### Dataset:

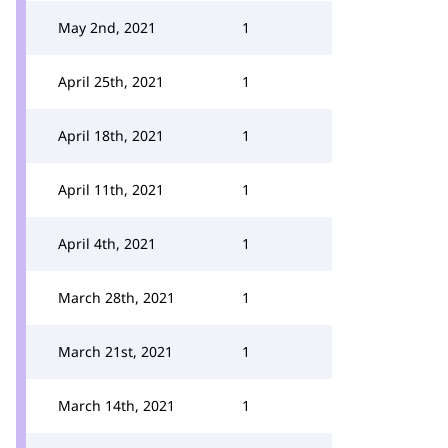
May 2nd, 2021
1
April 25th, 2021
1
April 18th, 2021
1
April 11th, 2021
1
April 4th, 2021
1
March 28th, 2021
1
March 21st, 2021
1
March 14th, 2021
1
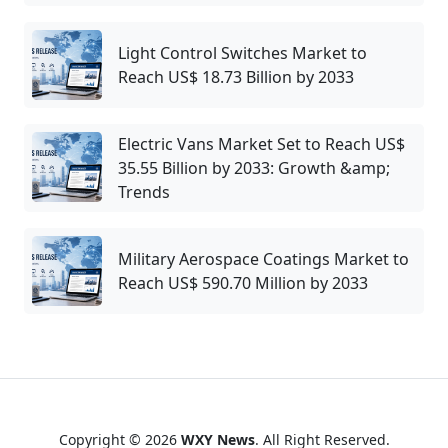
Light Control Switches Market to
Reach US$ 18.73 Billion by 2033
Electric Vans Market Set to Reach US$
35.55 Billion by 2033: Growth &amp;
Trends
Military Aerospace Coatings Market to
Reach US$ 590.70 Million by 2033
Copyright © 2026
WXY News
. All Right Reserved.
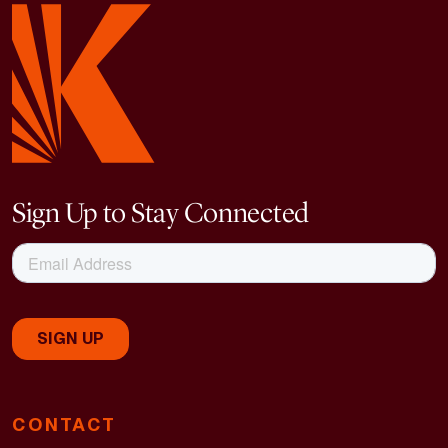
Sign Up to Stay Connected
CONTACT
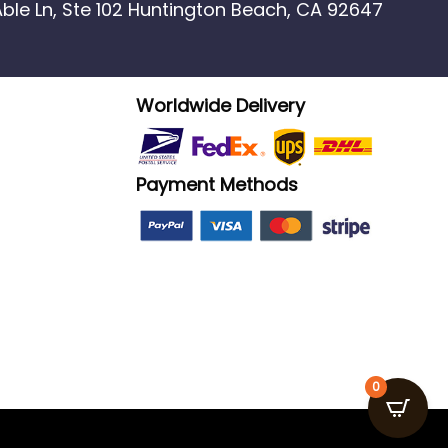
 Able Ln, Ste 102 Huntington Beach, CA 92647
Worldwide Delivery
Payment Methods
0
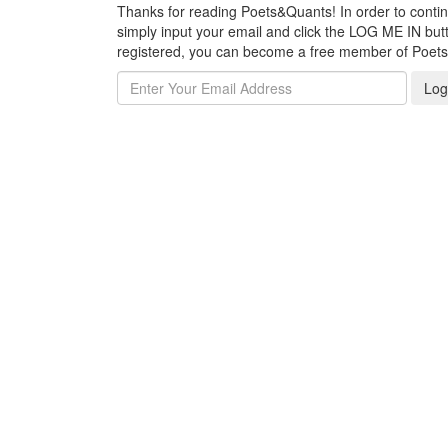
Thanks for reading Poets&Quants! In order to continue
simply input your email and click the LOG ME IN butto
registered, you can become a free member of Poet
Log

### Work task:
The reply must consist solely of the lines from the one containing "registered, you can" through the last line of the data, reproduced exactly.

### The completed task:
registered, you can become a free member of Poet
Log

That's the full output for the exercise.